Quand Wade veut refaire son image
Abdoulaye Wade est déroutant à plus d'un titre. Cela, on le savait. Mais, personne n'a vu venir la déclaration de patrimoine qu'il vient de servir au peuple sénégalais, en réponse à l'éloquente liste de ses supposés biens qui fait le bonheur des internautes. Et pourtant, elle est riches en informations.
Les cris d'orfraie des légalistes, des acteurs de la société civile et de ses adversaires politiques n'y ont rien fait. Ils ont appelé de tous leurs vœux que le président sortant, après 12 ans de faste à la tête de ce pays (car assurément jamais le mot milliard n'avait eu autant de succès que sous son magistère), fasse une déclaration exhaustive de son patrimoine. Wade a fait la sourde oreille, d'autant qu'aucun texte ne l'y astreint. Accéder à la demande de ces acteurs qui ont violemment combattu son régime, n'était-ce pas perdre la face devant des ''opposants'' qu'il s'est évertué à ignorer pendant deux mandats ?
Toutefois, il fallait bien, pour le nouveau rôle qu'il s'est composé, celui de ''chef de l'opposition'', qu'il éclairât la lanterne des Sénégalais sur son patrimoine qui intrigue et alimente les imaginations les plus débordantes. D'où cette surprenante ''déclaration de patrimoine'' qui laisse pantois et veut effacer la négative image de ''pilleur des deniers publics'' qui lui colle à la peau. Même si le bon sens contraint à la prendre avec des pincettes, elle est, à bien des égards, instructive. Dans la mesure où, rapportée à la première déclaration de patrimoine d'Abdoulaye Wade faite en 2001, elle renseigne sur le chemin parcouru jusqu'ici.

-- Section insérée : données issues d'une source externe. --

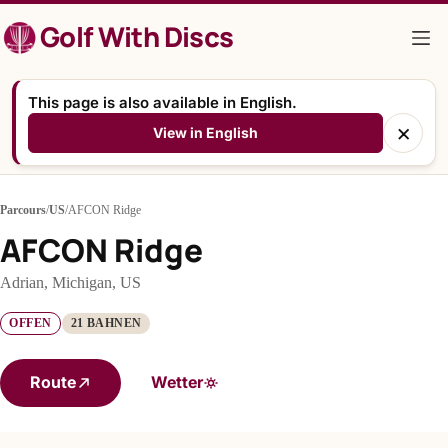
Zum
Golf With Discs
Inhalt
springen
This page is also available in English.
×
View in English
Parcours
/
US
/
AFCON Ridge
AFCON Ridge
Adrian, Michigan, US
OFFEN
21 BAHNEN
Route
Wetter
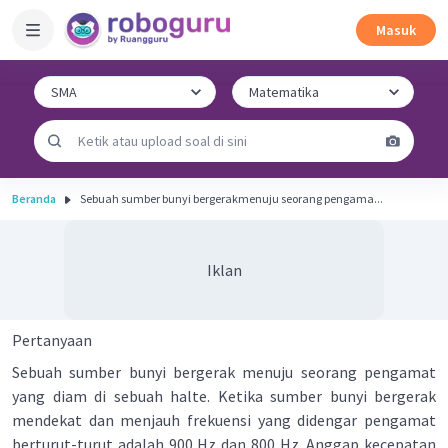
Masuk
Beranda
Sebuah sumber bunyi bergerakmenuju seorang pengama...
Iklan
Pertanyaan
Sebuah sumber bunyi bergerak menuju seorang pengamat
yang diam di sebuah halte. Ketika sumber bunyi bergerak
mendekat dan menjauh frekuensi yang didengar pengamat
berturut-turut adalah 900 Hz dan 800 Hz. Anggap kecepatan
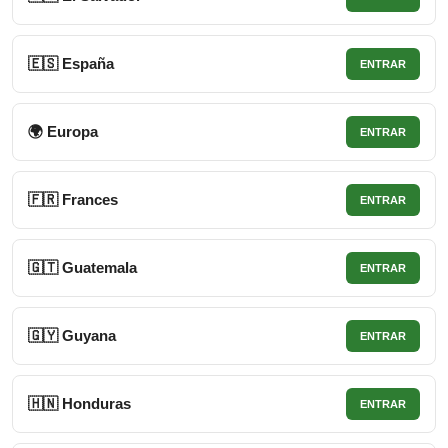
🇪🇸 España
ENTRAR
🌍 Europa
ENTRAR
🇫🇷 Frances
ENTRAR
🇬🇹 Guatemala
ENTRAR
🇬🇾 Guyana
ENTRAR
🇭🇳 Honduras
ENTRAR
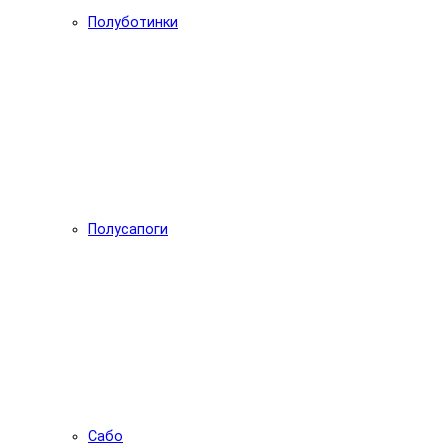
Полуботинки
Полусапоги
Сабо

La première déclaration de patrimoine fut laconique et faite pour la forme. Abdoulaye Wade y affirmait ne détenir ''ni actions, ni obligations, aucun titre de valeur mobilière, nulle part dans le monde''. Tout juste consentait-il à reconnaître ''un patrimoine immobilier inchangé depuis sa précédente déclaration publique de 1983 sur l’avenue du Général De Gaulle, sauf les deux appartements de Besançon (France), biens de communauté de mariage vendus par la suite''. Autant dire, de la poudre au yeux car, rien n'avait été dit sur ses biens immobiliers, ses comptes bancaires, ses véhicules. Le président Wade ne se considérant pas ''régi par l’article 37 de la Constitution du 7 janvier 2001, qui s’applique au Président nouvellement élu''.
Des terrains à Yoff, Ngor, Touba, Somone
Entre-temps, beaucoup d'eau a coulé sous les ponts. Et pourtant, Wade attend 2012 pour revenir sur ses biens ''immobiliers'' qui ''datent essentiellement d'avant la création du parti, en 1974''. Sa maison du Point E faite de la réunion de deux villas d’environ 500 m² chacune sur un lot de quatre maisons de même superficie. Trois grands terrains de Yoff d’une superficie totale de 17 000 m² achetés en février 1974, ''un terrain nu qui vaut bien aujourd’hui plusieurs milliards''. Un autre terrain à Ngor de 5 000m² et un autre contigu, acheté à un ressortissant du Gabon.
L'ex-président apprend qu'il possède également un terrain de 2 000 m² à Touba qui est en construction pour servir d'habitation. Un autre terrain acheté à Somone, depuis les années 80 où Wade dit : ''Je construis une maison de campagne non encore terminée''. En outre, Me Abdoulaye Wade déclare posséder une ferme à l’entrée de Kébémer et ne reconnaît qu'un seul compte en dehors du Sénégal à la Société Générale du Boulevard Malesherbes à Paris.
Il faut aller du côté de Wade le politique et chef de parti pour en savoir plus sur son patrimoine mobilier, partant du principe qu'Abdoulaye Wade et le Pds ne font qu'un. Dans la réponse qu'il a servie, Wade ne dément pas les 500 voitures Pick-up, les 150 voitures 4x4, les 35 voitures 8x8, l'avion 20 places, la Péniche, et le Yacht stationné à Nice que l'on prête au Pds. À cela s'ajoute la permanence neuve construite sur un terrain de 5000 m2. Tout juste se contente-t-il de révéler que les véhicules portent soit le nom du PDS, soit son nom.
Serait-il parvenu à convaincre les populations sur ses biens ? L'avenir proche le dira. Tout juste faut-il mentionner que cette déclaration n'est régie par aucun cadre juridique et finalement n'engage que celui qui l'a faite.